◆ **PROBLEM TO WORK ON**: Pictures aside, the data must be reproduced exactly.

◆ **DATASET RECORDS**:
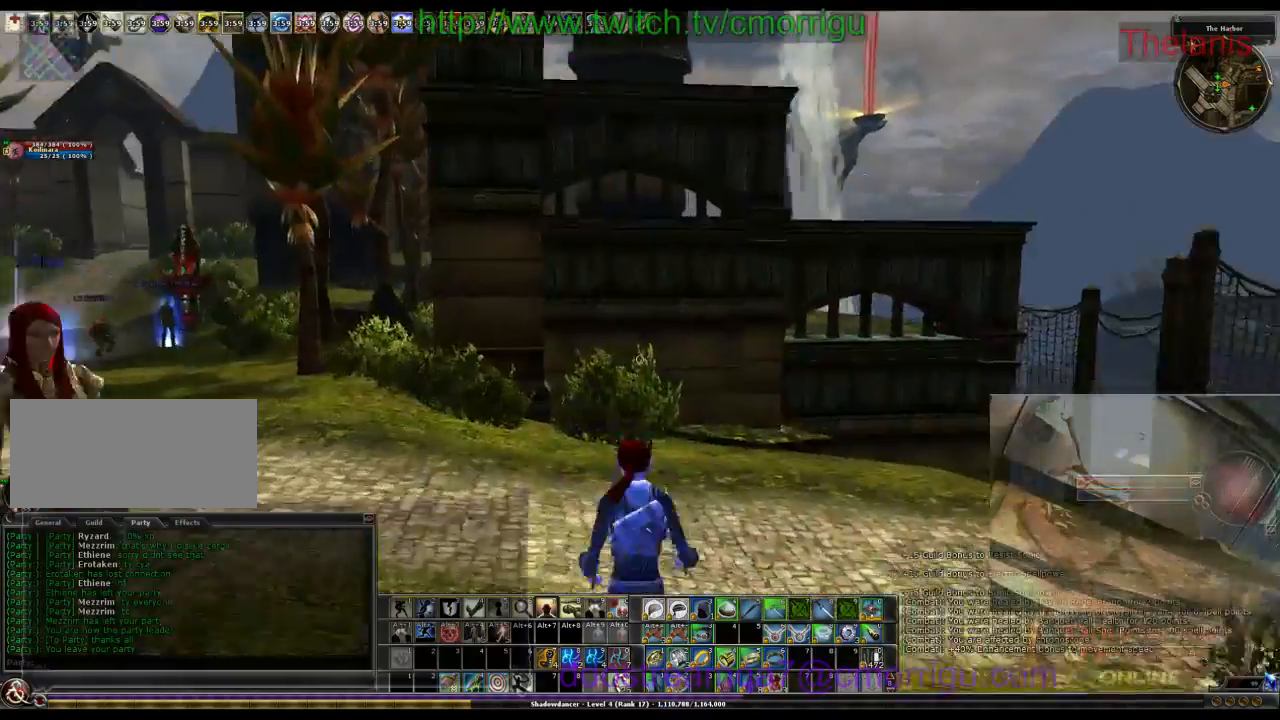
{"keys": ["w"], "events": []}
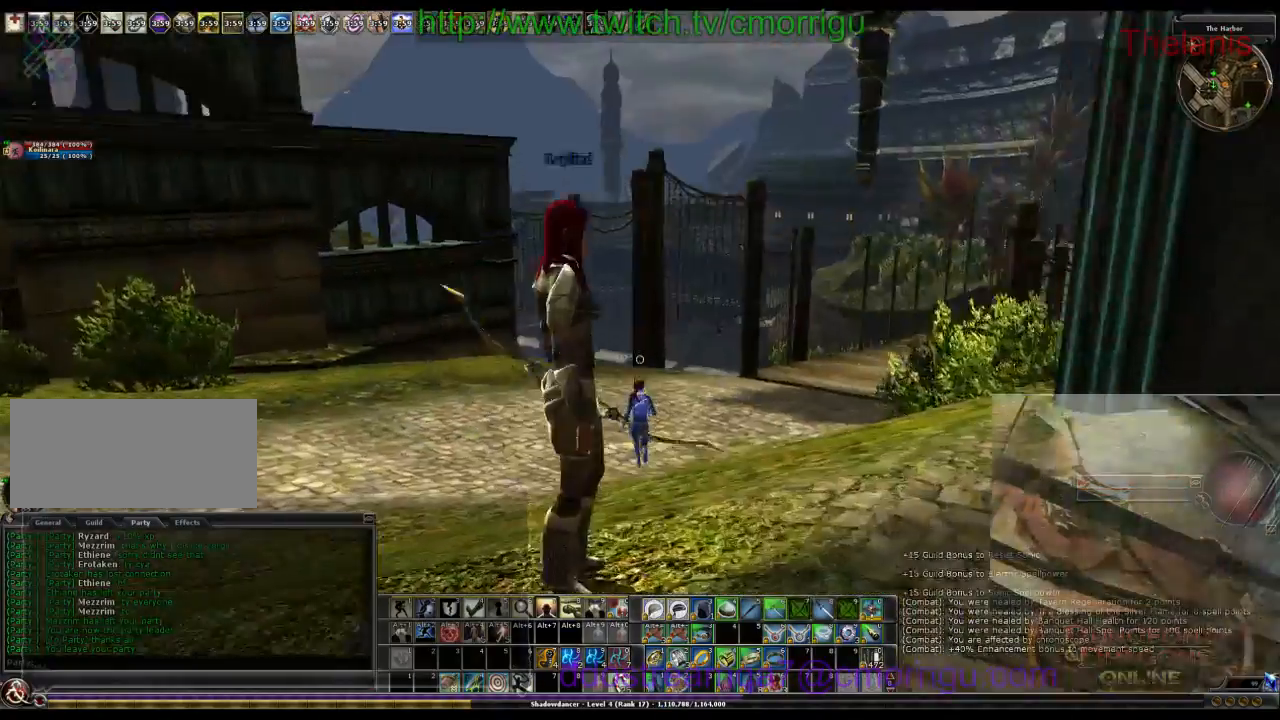
{"keys": ["w"], "events": []}
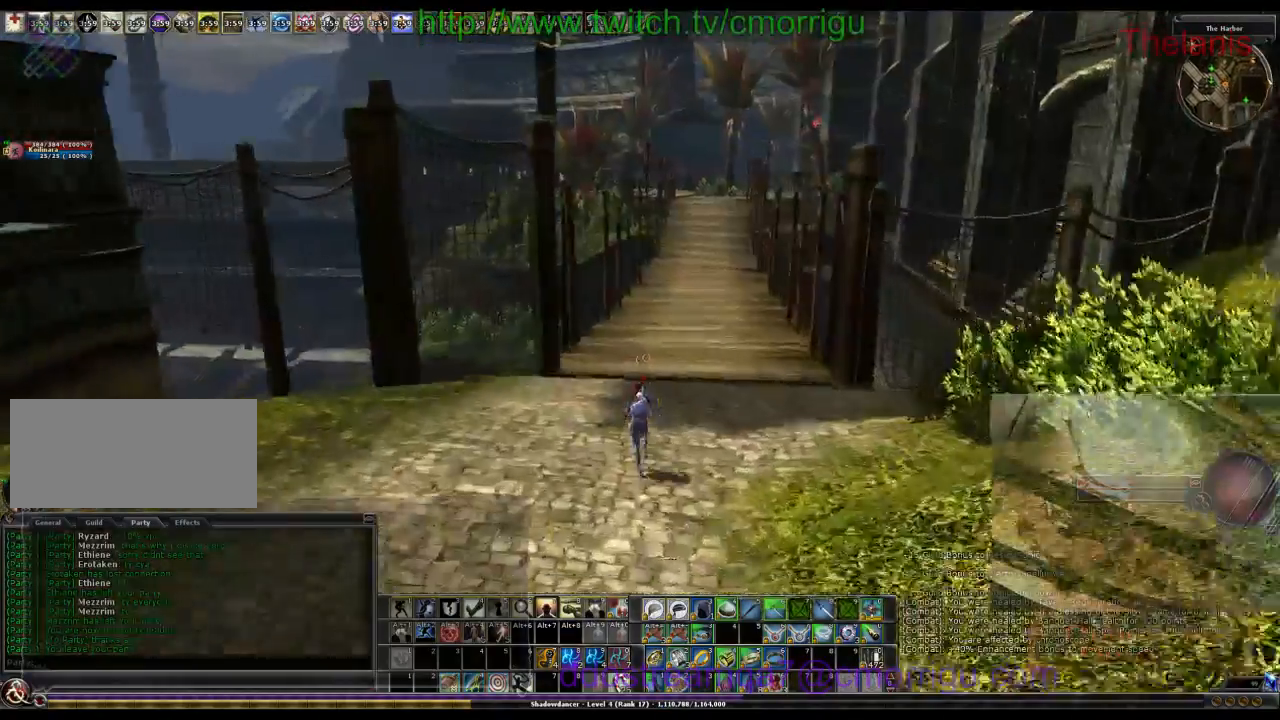
{"keys": ["w"], "events": [[266, "o", "down"], [400, "o", "up"]]}
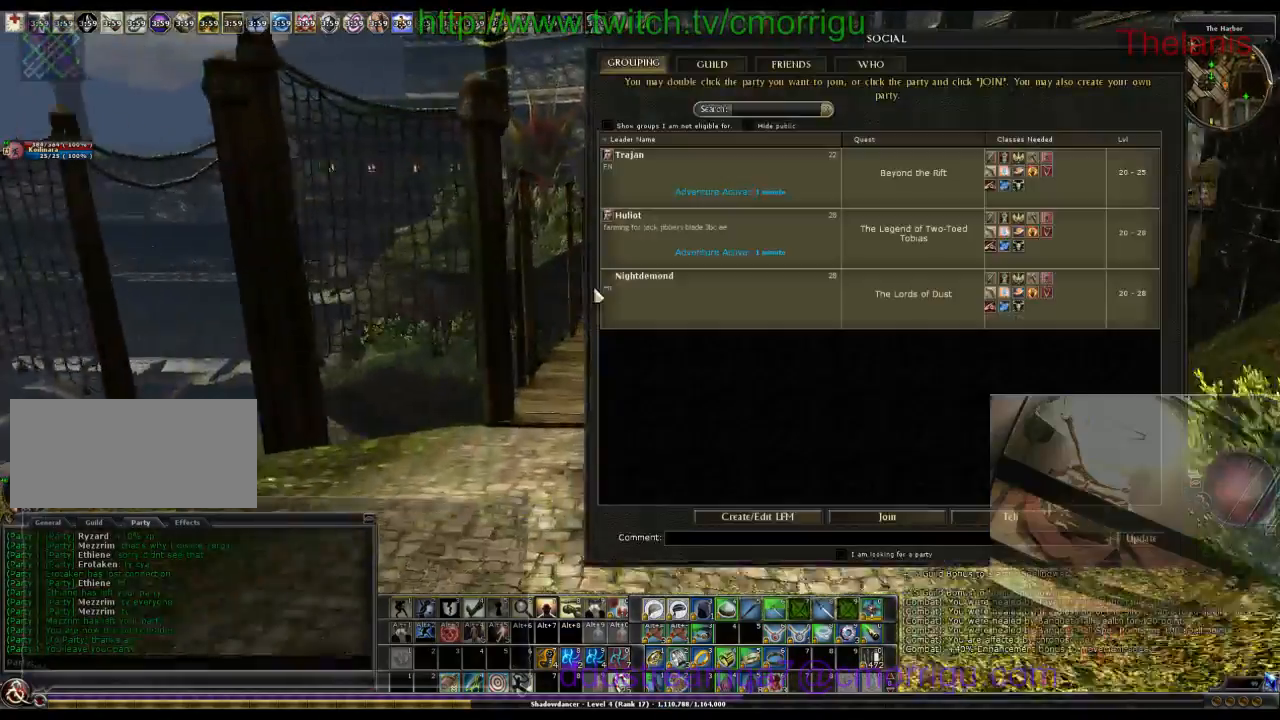
{"keys": ["w"], "events": []}
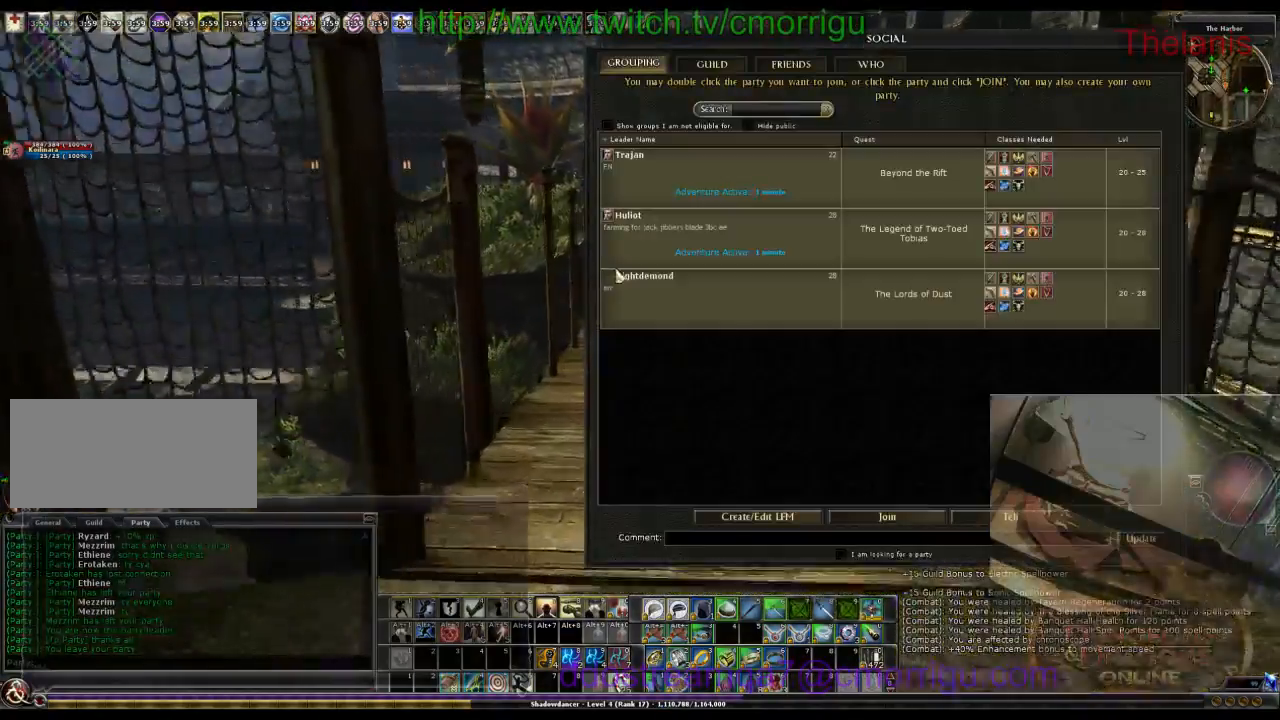
{"keys": ["w"], "events": []}
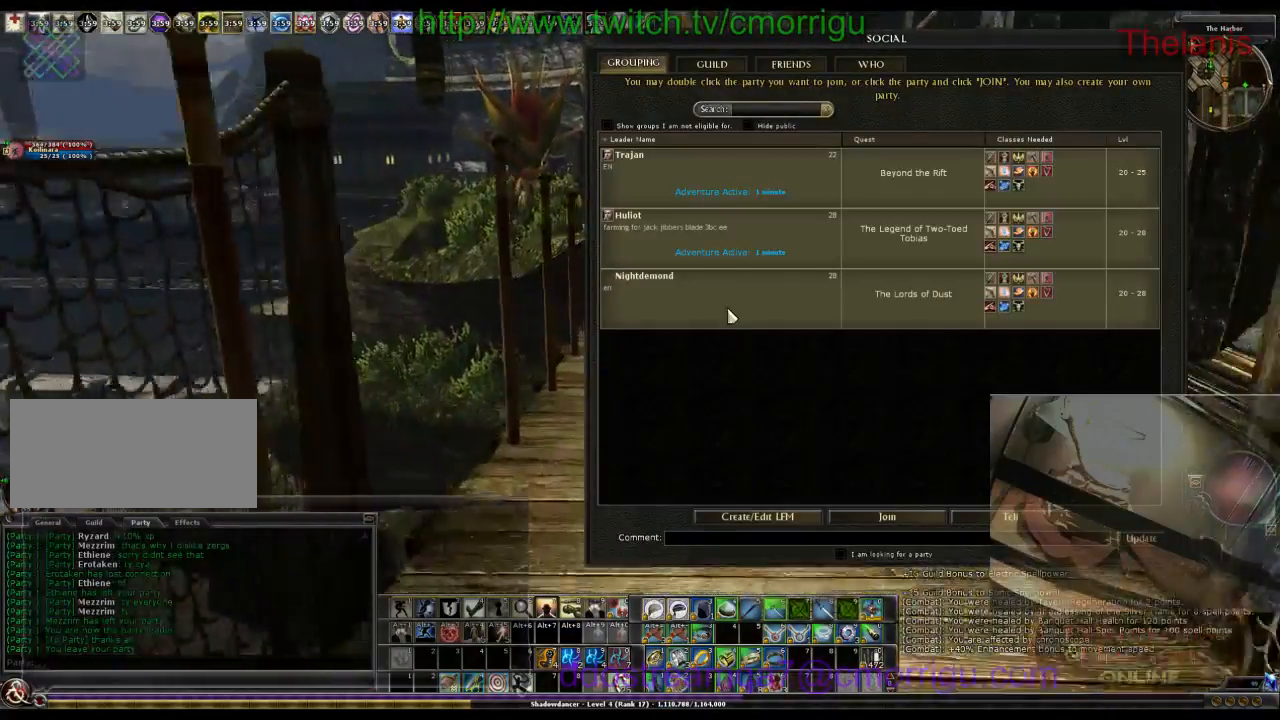
{"keys": ["w"], "events": [[200, "d", "down"], [300, "d", "up"]]}
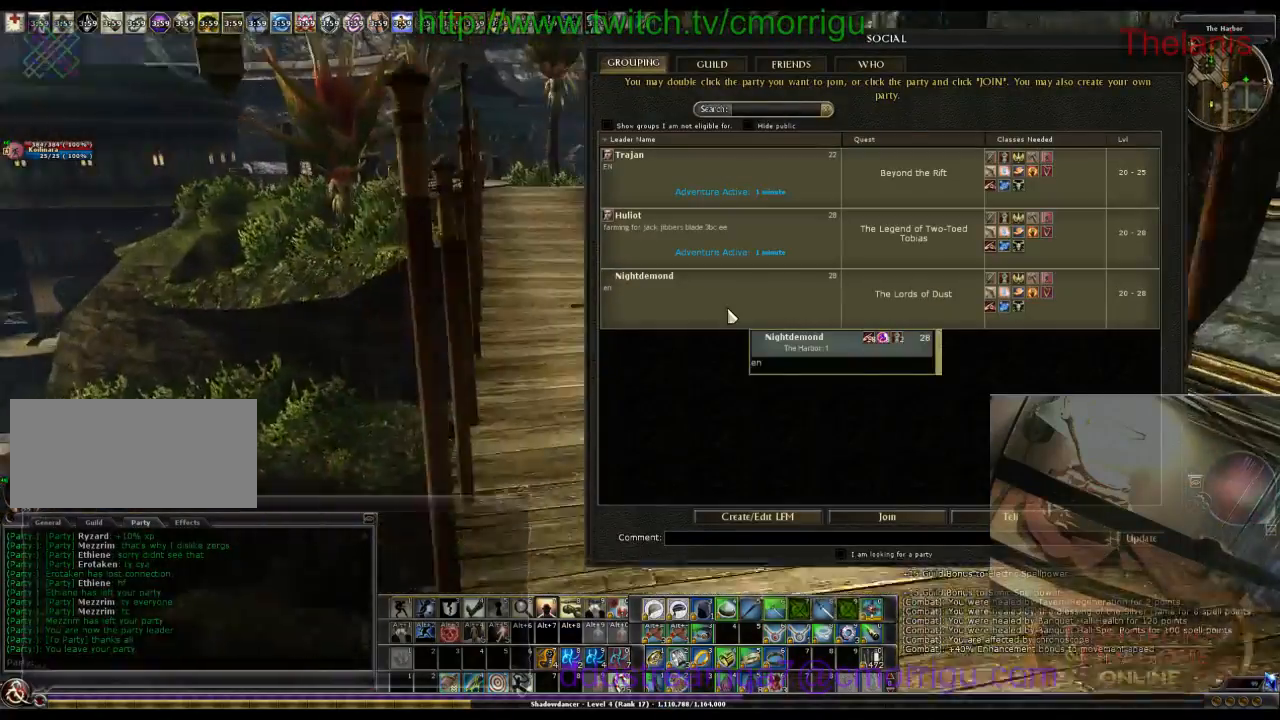
{"keys": ["a", "w"], "events": [[466, "a", "down"]]}
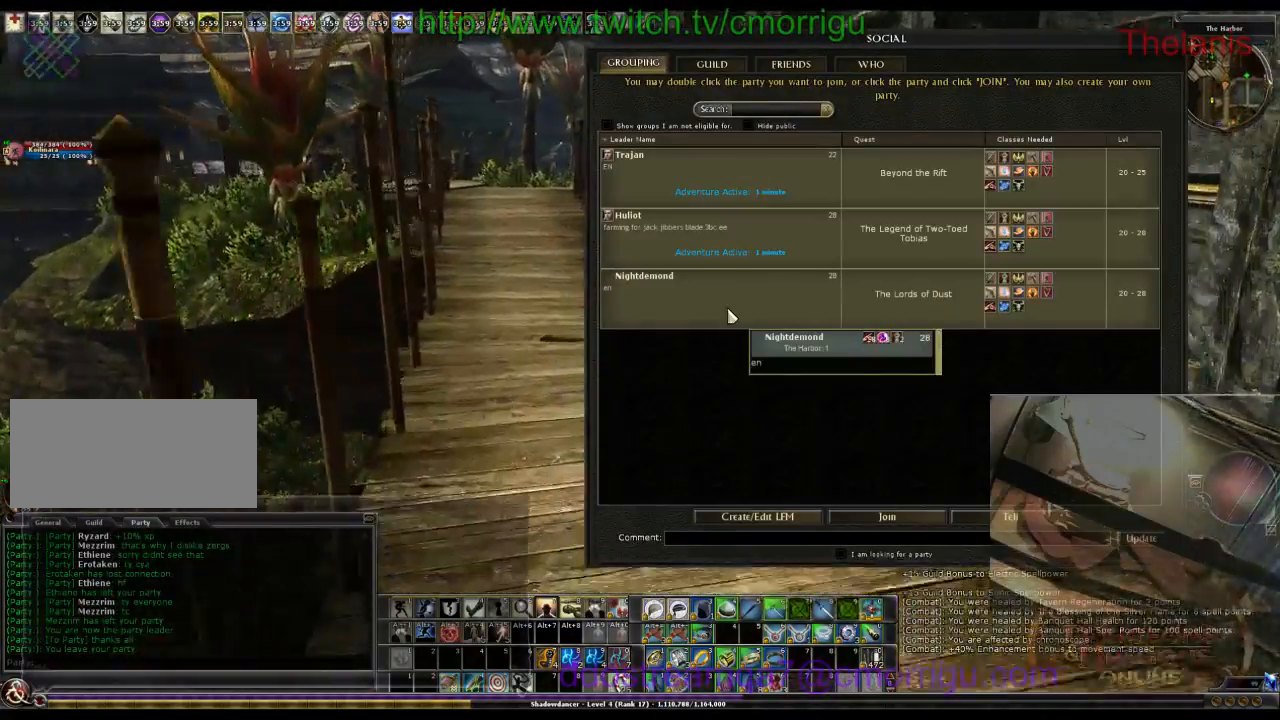
{"keys": ["w"], "events": [[33, "a", "up"]]}
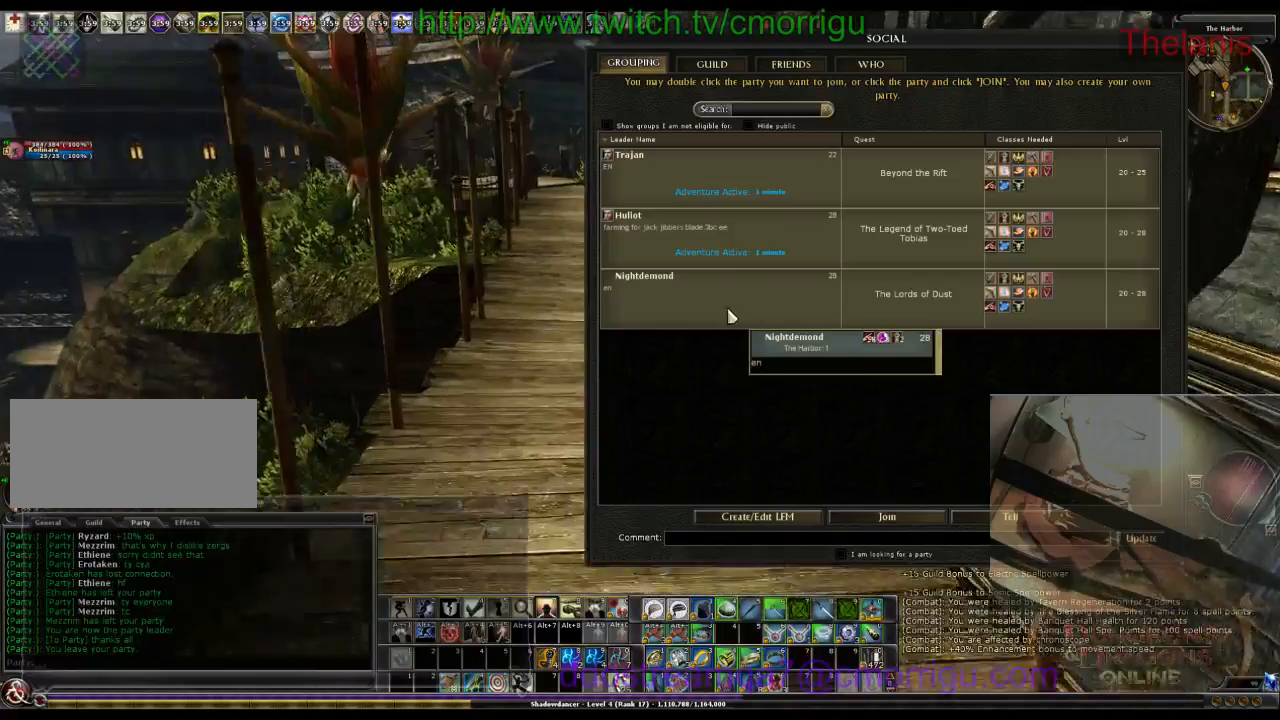
{"keys": ["w"], "events": []}
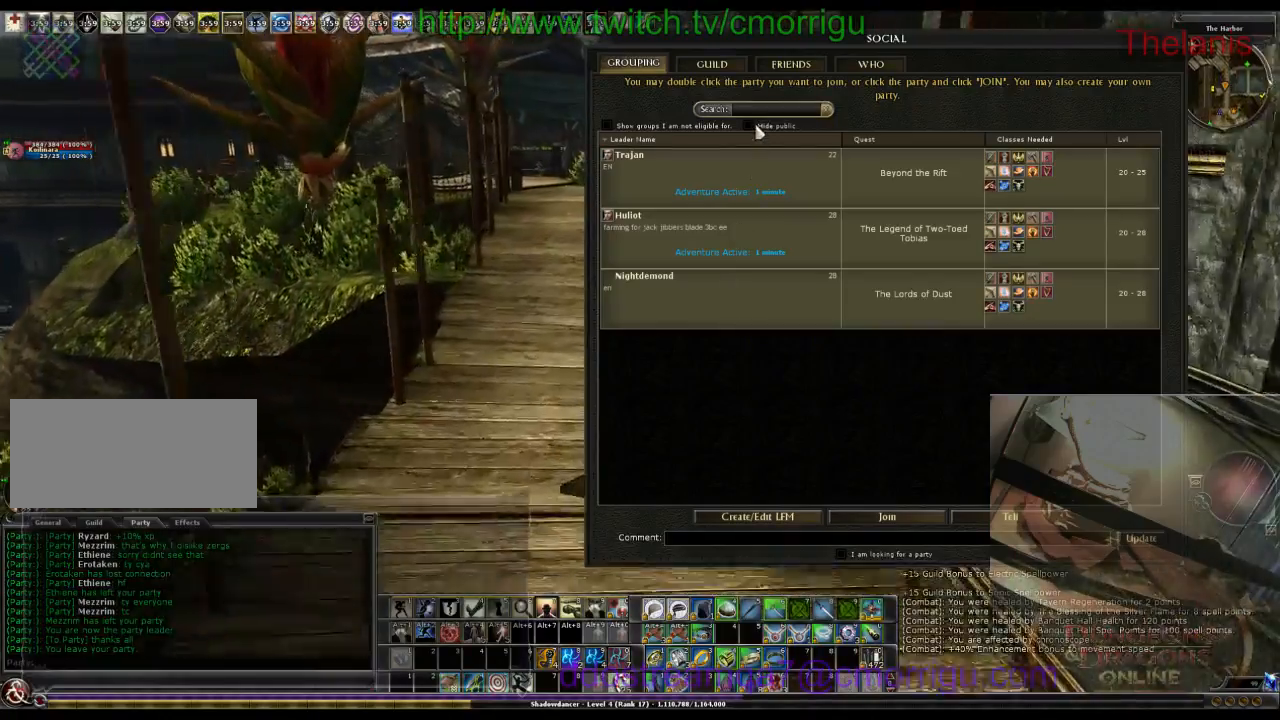
{"keys": ["w"], "events": []}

◆ **RESPONSE BELOW**:
{"keys": ["w"], "events": []}
{"keys": ["w"], "events": []}
{"keys": ["w"], "events": [[266, "o", "down"], [400, "o", "up"]]}
{"keys": ["w"], "events": []}
{"keys": ["w"], "events": []}
{"keys": ["w"], "events": [[200, "d", "down"], [300, "d", "up"]]}
{"keys": ["a", "w"], "events": [[466, "a", "down"]]}
{"keys": ["w"], "events": [[33, "a", "up"]]}
{"keys": ["w"], "events": []}
{"keys": ["w"], "events": []}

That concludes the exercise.